JD Sports s’apprête à révolutionner l’expérience d’achat en ligne en intégrant ses produits directement dans les plateformes d’intelligence artificielle les plus populaires. Les clients pourront ainsi finaliser leurs achats en un seul clic, sans quitter l’application d’IA qu’ils utilisent.
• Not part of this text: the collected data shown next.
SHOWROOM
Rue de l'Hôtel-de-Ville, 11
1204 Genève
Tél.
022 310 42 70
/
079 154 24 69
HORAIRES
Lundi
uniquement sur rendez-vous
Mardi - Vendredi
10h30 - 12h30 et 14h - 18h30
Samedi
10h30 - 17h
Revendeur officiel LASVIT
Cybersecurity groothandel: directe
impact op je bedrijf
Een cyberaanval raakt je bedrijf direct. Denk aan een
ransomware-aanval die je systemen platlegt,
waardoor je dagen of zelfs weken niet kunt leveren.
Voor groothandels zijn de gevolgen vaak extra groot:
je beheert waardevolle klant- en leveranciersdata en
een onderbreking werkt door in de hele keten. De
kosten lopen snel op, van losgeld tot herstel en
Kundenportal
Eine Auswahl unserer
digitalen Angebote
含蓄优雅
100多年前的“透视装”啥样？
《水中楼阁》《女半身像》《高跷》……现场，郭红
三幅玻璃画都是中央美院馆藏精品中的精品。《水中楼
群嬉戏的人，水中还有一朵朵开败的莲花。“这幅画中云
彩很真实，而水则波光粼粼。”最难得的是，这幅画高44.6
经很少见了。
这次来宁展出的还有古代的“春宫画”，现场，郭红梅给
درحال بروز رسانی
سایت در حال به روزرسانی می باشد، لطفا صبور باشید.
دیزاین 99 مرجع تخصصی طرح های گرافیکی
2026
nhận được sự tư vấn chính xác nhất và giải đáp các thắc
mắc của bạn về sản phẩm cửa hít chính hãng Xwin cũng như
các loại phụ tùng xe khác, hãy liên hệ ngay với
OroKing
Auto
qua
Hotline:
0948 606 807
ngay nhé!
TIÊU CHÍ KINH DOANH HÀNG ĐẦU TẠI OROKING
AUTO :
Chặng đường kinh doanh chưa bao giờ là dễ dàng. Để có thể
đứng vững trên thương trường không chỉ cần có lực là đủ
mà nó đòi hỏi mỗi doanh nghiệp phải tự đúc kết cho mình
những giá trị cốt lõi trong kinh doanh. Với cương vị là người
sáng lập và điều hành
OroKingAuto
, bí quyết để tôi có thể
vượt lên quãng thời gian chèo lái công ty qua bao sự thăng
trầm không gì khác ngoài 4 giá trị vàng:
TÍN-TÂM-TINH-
Cette stratégie vise à répondre à l’évolution des habitudes de consommation, où l’IA joue un rôle de plus en plus important dans la découverte et la sélection de produits.
Selon Jetan Chowk, directeur de la technologie de JD Sports, l’IA représente « l’avenir de la façon dont les gens feront leurs achats ». Il souligne que l’entreprise constate déjà une utilisation régulière des applications d’IA par les consommateurs pour rechercher et identifier les articles qu’ils souhaitent acquérir. « Nous voulons nous assurer que nous agissons rapidement pour répondre aux besoins des clients dans ce domaine », a-t-il déclaré.
Cette tendance est particulièrement marquée chez les jeunes adultes, la principale cible de JD Sports. Une étude menée l’année dernière par le cabinet de conseil KPMG a révélé que 30 % des personnes âgées de 25 à 34 ans utilisent déjà un chatbot basé sur l’IA pour rechercher des offres en ligne. Ces modèles de langage permettent aux utilisateurs de poser des questions en langage naturel, et les plateformes peuvent ensuite proposer des suggestions de produits pertinentes en exploitant les données disponibles sur Internet.
Plusieurs détaillants britanniques ont également indiqué au Guardian qu’ils travaillent à optimiser leur présence dans les moteurs de recherche génératifs, une nouvelle forme d’optimisation pour les moteurs de recherche, afin de se positionner favorablement dans les résultats proposés par les chatbots d’IA. Les stratégies mises en œuvre incluent la surveillance de leur réputation sur des forums comme Reddit, la réponse aux avis en ligne sur Google ou Trustpilot, et la garantie que les modèles d’IA ont accès à des informations produit précises et à jour.
Cette évolution représente un nouveau défi pour les détaillants, qui doivent désormais se battre pour attirer l’attention des consommateurs dans un environnement en ligne de plus en plus complexe. Elle remet également en question la domination traditionnelle de Google dans le domaine de la recherche d’achat. Google a d’ailleurs réagi en développant ses propres fonctionnalités d’IA et en annonçant un partenariat avec plusieurs grands détaillants américains, dont Walmart, pour permettre les achats directement via son chatbot Gemini AI. Sundar Pichai, le PDG de Google, a déclaré que les clients « pourront bientôt découvrir tout ce qu’ils aiment chez Walmart directement dans l’application Gemini ».
L’utilisation d’agents IA – des assistants numériques autonomes – se répand également, aidant les consommateurs dans leurs achats en ligne. OpenAI, Perplexity, Google et Microsoft ont lancé l’année dernière des fonctionnalités d’IA permettant aux utilisateurs de rechercher des produits via leurs chatbots, avec des agents capables d’effectuer des commandes au nom des consommateurs. La compétition entre ces acteurs s’intensifie.
JD Sports publiera ses résultats du quatrième trimestre le 21 janvier, après la période cruciale des fêtes de fin d’année. L’entreprise avait indiqué fin 2025 que le chômage des jeunes au Royaume-Uni avait eu un impact négatif sur la croissance de ses ventes et de ses bénéfices.